Thursday, June 15, 2006

Mind-brain identity

Axel, and others, have been revising for their 'philosophy of mind' exam. They've been revising Davidson, and others. They have been discussing mind-brain identity theories.
I think I have discovered why those theories are rubbish. They assume what they set out to prove; they beg the question. The brain is in the head, and it is the process or events of the brain which we are seeking to identify with feelings, perceptions and such of the mind.

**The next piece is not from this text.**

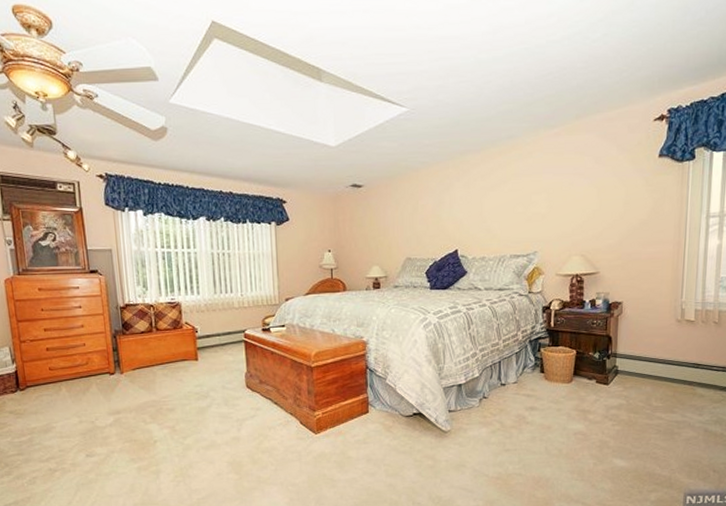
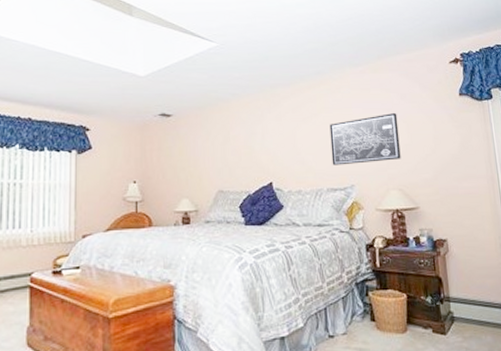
wall art: none [517,177,589,233] -> present [329,112,401,165]

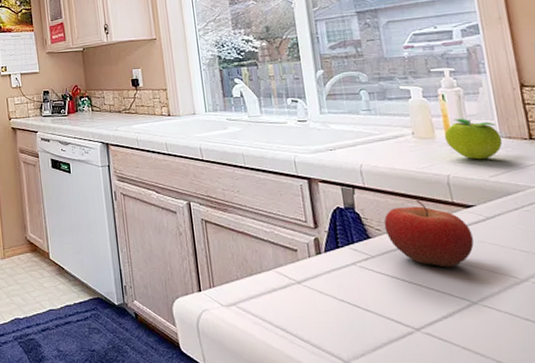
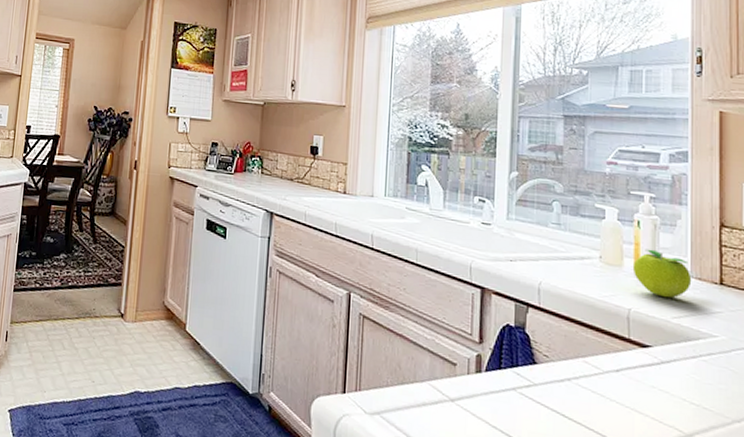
fruit: present [384,199,474,268] -> none [553,329,643,410]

Where is the mind? The preliminary considerations of identity theorists always already locate the mind in the region of the head. The mind is not self-evidently in the head, since that is one of the things identity theorists are attempting to demonstrate. So if we lose this absurd assumption (absurd, given what they are trying to prove), there are two obvious difficulties: 1) when I plunge a hypodermic needle into my heroin-hungry arm, the 'pricking pain' of the needle is felt, if anywhere, in the arm. It is very certainly not in the head. If you knee-cap someone, then ask them where it hurts, the answer would be an incredulous "in my knee you fucking psychopath."
2) Not all mental 'events' are like this though. Anguish, for example, could not be said to be anywhere: it is non-material, governed only by our temporal inner sense.
So certain feelings can be felt around the body, and others are no more in the head than on Pluto. I struggle to see what kind of identity could hold between these so located mental events and a physical event in the brain.